* _Source passage_:

Discrete Pin structures It is clear that an oriented manifold $M^n$ (with dimension $n$) admits spin structures if and only if its second Stiefel-Whitney class $[w^2]\in H^2(M,\mathbb Z_2)$ vanishes. In the construction of the simplicial complex upon triangulation of $M$, one can also use the $(n-2)$-th Stiefel-Whitney homology class $[w_{n-2}]$, which is the Poincare dual of $[w^2]$.
There is a relation between the discrete spin structure and Kasteleyn orientations, given in Kasteleyn (Ref 1).
For a spatial 2-manifold $M^2$ ($n=2$) with triangulation $T$, the Stiefel-Whitney homology class $[w_0]$ has a representative that is the summation of all vertices $v$ with some (mod 2) coefficients as follows Goldstein- Turner (Ref 2):
$$
w_0 = \sum_{v\in T} \# \{\sigma | v \subseteq \sigma \text{ is regular} \} \cdot v.
$$
Here, $v \subseteq \sigma$ means that $v$ is a sub-simplex of simplex $\sigma$. The subsimplex $v \subseteq \sigma$ is called regular if $v$ and $\sigma$ satisfy the certain relative positions. The $\# \{\sigma | v \subseteq \sigma \text{ is regular} \} \cdot v$ denotes the formal product of the (mod 2) number of regular pairs $v \subseteq \sigma$ and the vertex $v$.
One can call vertex $v$ singular if $\# \{\sigma | v \subseteq \sigma \text{ is regular} \}$ is odd. Then $w_0$ is the formal summation of all singular vertices. $w_0$ is a vector (0-th singular chain) in the vector space (of 0-th singular chains) spanned by the formal bases of all vertices with $\mathbb Z_2$ coefficients.
Note any 2D oriented manifold allow spin structures.

Question:
(1) Are there analogous discrete Pin structures (say Pin$^+$ or Pin$^-$) that we can define as "Stiefel-Whitney homology classes" for non-orientable $n$-manifolds $M$. Say $n=3, 4, 5$?

* _Data extracts_:
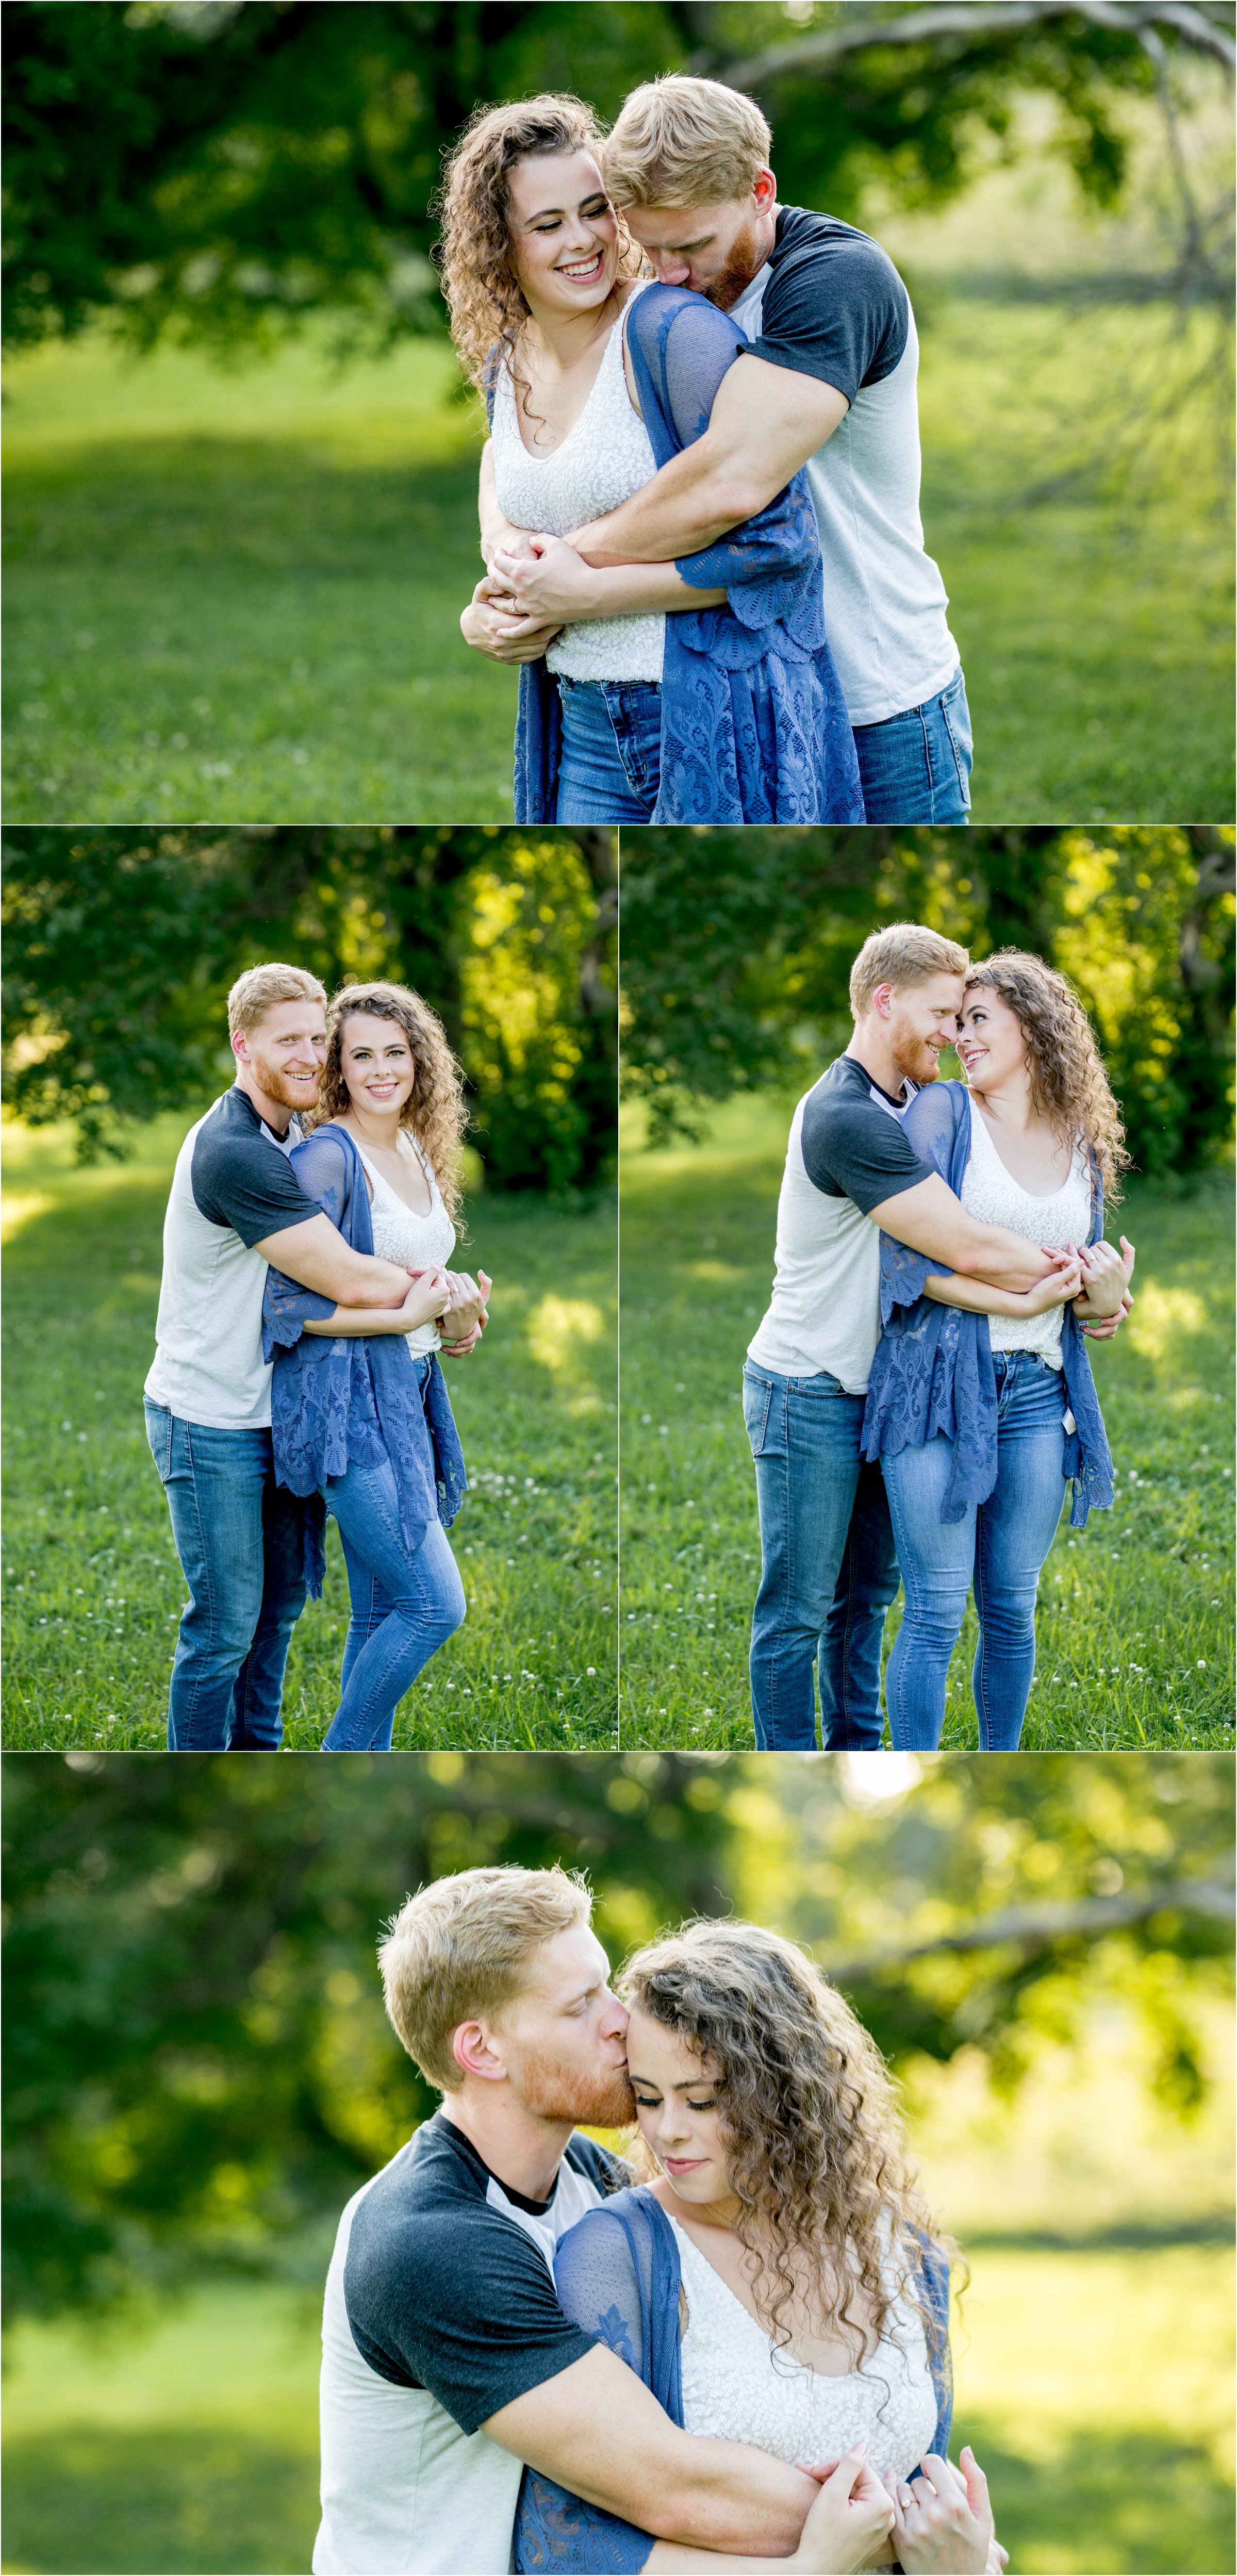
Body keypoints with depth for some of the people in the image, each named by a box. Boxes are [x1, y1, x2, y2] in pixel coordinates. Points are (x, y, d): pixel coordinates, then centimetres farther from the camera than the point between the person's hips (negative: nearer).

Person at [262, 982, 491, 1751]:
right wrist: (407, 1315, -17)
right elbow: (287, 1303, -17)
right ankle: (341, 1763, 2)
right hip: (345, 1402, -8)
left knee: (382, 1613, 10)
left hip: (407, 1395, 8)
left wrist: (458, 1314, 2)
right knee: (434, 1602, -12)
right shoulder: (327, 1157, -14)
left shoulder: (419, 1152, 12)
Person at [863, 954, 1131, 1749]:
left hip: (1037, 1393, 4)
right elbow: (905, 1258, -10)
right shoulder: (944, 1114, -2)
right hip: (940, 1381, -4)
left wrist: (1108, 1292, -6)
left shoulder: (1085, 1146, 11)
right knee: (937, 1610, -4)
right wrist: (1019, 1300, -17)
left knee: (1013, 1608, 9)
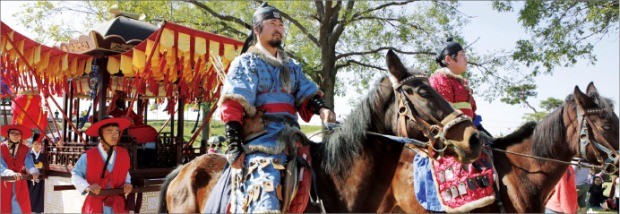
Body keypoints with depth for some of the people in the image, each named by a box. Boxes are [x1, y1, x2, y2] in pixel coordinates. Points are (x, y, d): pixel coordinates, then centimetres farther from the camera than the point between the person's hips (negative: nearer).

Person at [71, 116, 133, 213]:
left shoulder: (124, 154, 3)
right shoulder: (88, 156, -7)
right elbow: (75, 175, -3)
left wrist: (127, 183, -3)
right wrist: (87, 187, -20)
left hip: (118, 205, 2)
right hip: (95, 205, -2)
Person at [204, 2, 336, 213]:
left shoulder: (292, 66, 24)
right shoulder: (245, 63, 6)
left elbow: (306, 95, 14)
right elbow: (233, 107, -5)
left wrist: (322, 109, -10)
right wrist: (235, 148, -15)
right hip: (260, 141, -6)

* _Activity 1_:
List every Stiefel-Whitney class that the passage on discrete Pin structures writes in square-bracket notation.
* _Activity 2_:
From the passage on discrete Pin structures, echo the text starting at "One can call" and ending at "with $\mathbb Z_2$ coefficients.".

* _Exercise solution 1_:
- $[w^2]$, the second Stiefel-Whitney class
- $[w_{n-2}]$, the $(n-2)$-th Stiefel-Whitney homology class
- $[w_0]$, the Stiefel-Whitney homology class for a 2-manifold

* _Exercise solution 2_:
One can call vertex $v$ singular if $\# \{\sigma | v \subseteq \sigma \text{ is regular} \}$ is odd. Then $w_0$ is the formal summation of all singular vertices. $w_0$ is a vector (0-th singular chain) in the vector space (of 0-th singular chains) spanned by the formal bases of all vertices with $\mathbb Z_2$ coefficients.